Notes on Future Language, part 8

At some point, implementation of future language will need to move past a discussion of principles, and into the empirical stage. This will require an actual hardware and software implementation.

Unfortunately, the hardware support to make all of this happen does not quite yet exist in a way that is accessible to a large population. Yet it can be created in the laboratory.

Kids don’t need to be wearing future augmented reality glasses to be able to hold visually augmented conversations with other kids. They just need to be able to have the experience of doing so.

For this purpose we can use large projection screens that allow kids to face each other, placing cameras directly behind those screens so that our young conversants can look directly into each others’ eyes. We can also place a number of depth cameras behind and around each screen, and use machine learning to help us convert that depth data into head, hand and finger positions.
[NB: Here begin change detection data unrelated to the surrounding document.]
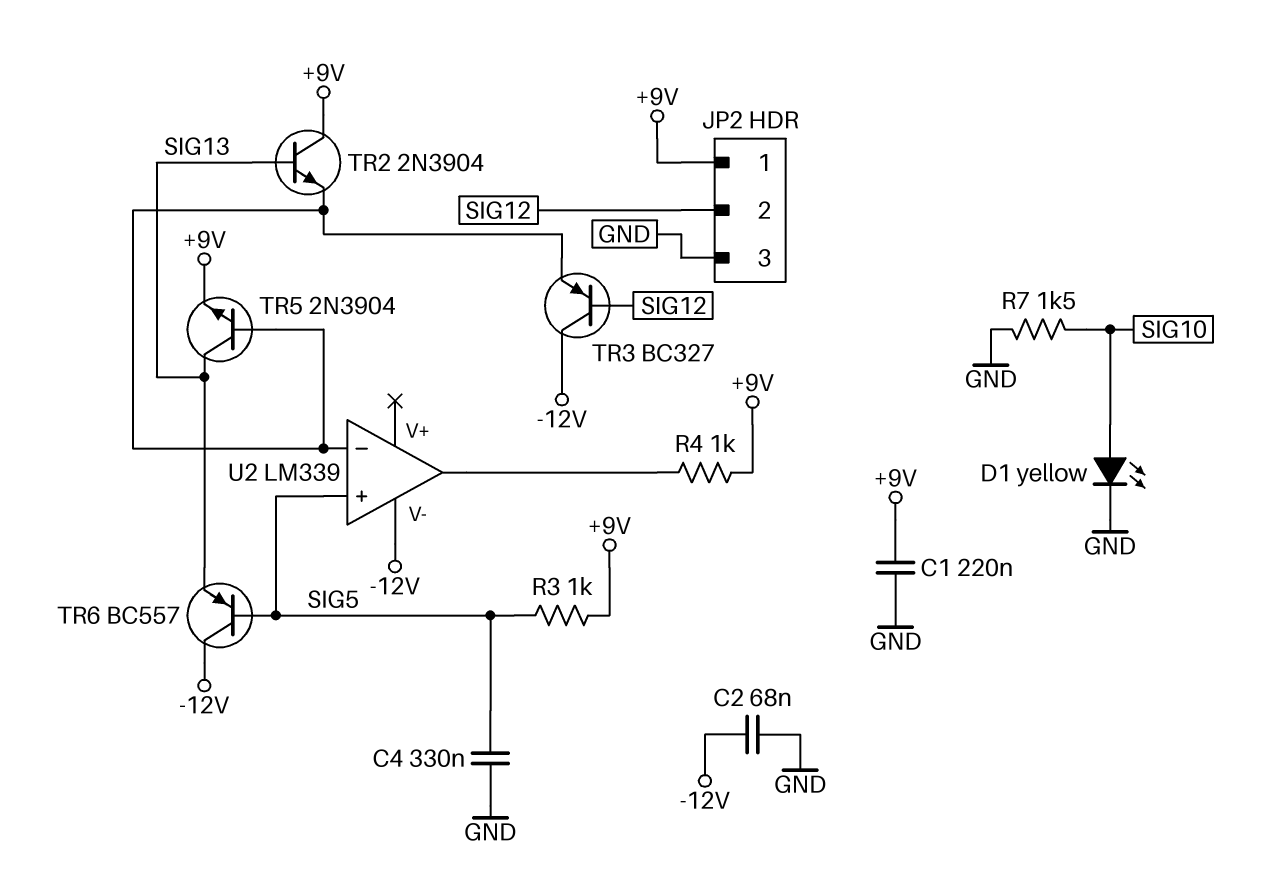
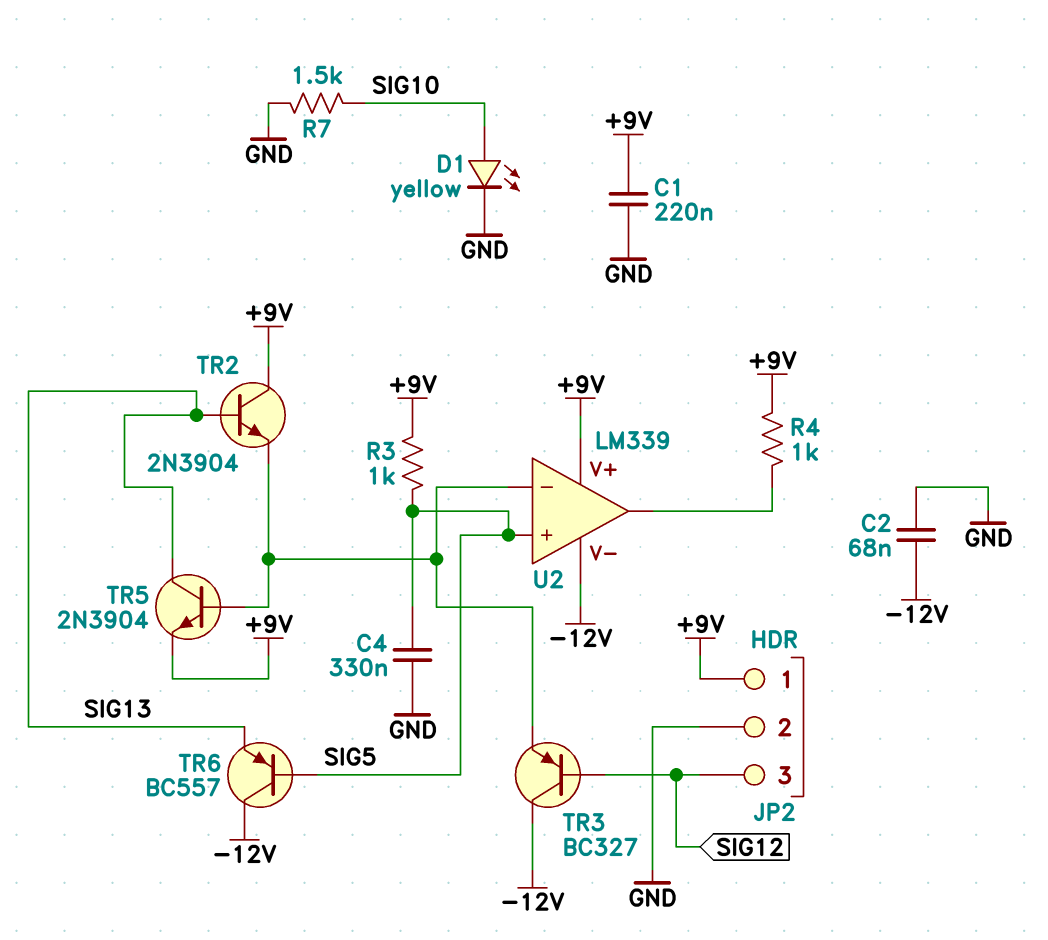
JP2 pin 2: SIG12 -> GND
JP2 pin 3: GND -> SIG12
U2 pin V+: none -> +9V

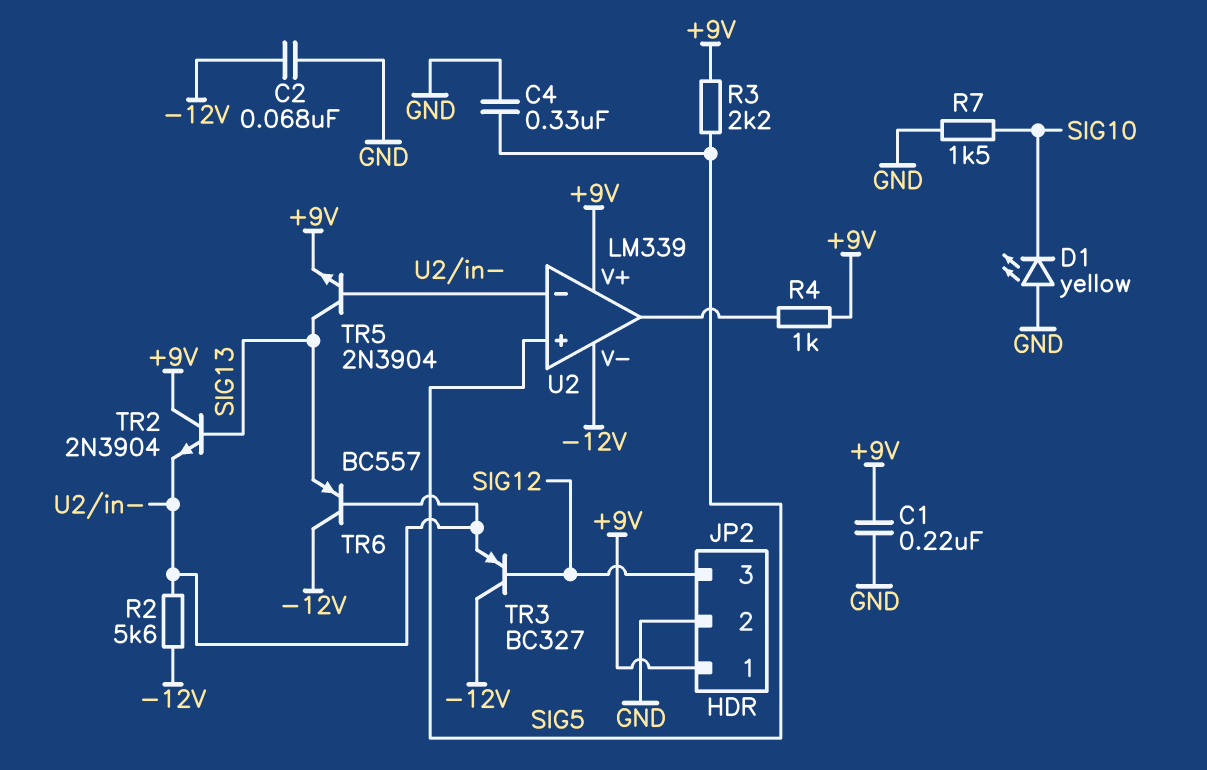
D1: LED yellow (A SIG10, K GND) -> LED yellow (A GND, K SIG10)
R2: none -> 5.6k (-12V, U2/in-)
R3: 1k (+9V, SIG5) -> 2.2k (+9V, SIG5)
TR6: PNP BC557 (B SIG5, C -12V, E SIG13) -> PNP BC557 (B U2/in-, C -12V, E SIG13)

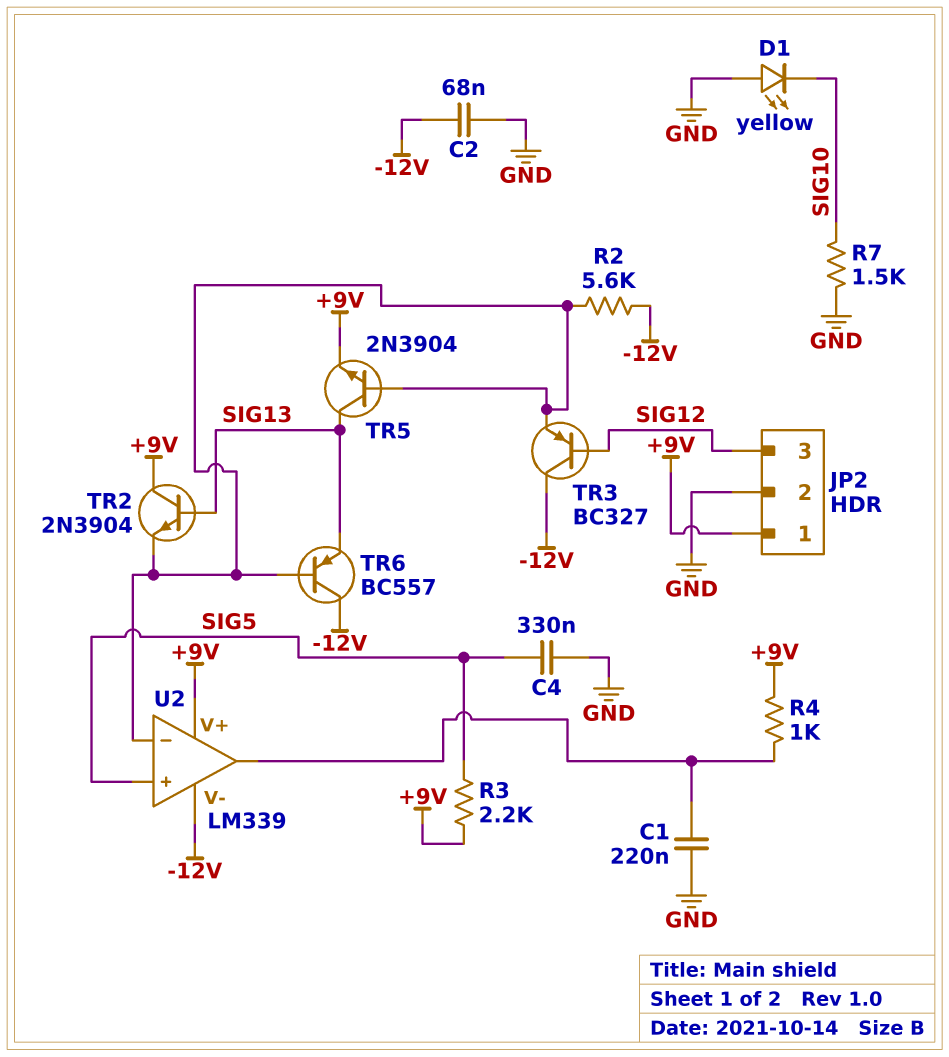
C1: 220nF (+9V, GND) -> 220nF (GND, U2/out)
When this setup is properly implemented, the effect to each participant will be as though they are facing their friend, while glowing visualizations float in the air between them. They will be able to use their own gaze direction and hand gestures to create, control and manipulate those visualizations.

What we learn from this experimental set-up can then be applied to next-gen consumer level wearables, when that technology becomes widely available. At that point, our large screen will be replaced by lightweight wearable technology that will look like an ordinary pair of glasses.

Little kids will simply take those glasses for granted, just as little kids now take SmartPhones for granted. All tracking of head, eye gaze and hand gestures will be done via cameras that are built directly into the frames.

The eye worn device itself will have only modest processing power, sufficient to capture 3D shapes and to display animated 3D graphical figures. Those computations will be continually augmented by a SmartPhone-like device in the user’s pocket, which will use Deep Learning to rapidly convert those 3D shapes into hand and finger positions. That intermediate device will in turn be in continual communication with the Cloud, which will perform high level tasks of semantic interpretation.

The transition to a widely available lightweight consumer level platform will take a few years. Meanwhile, nothing prevents us from starting to build laboratory prototypes right now, and thereby begin our empirical exploration of Future Language.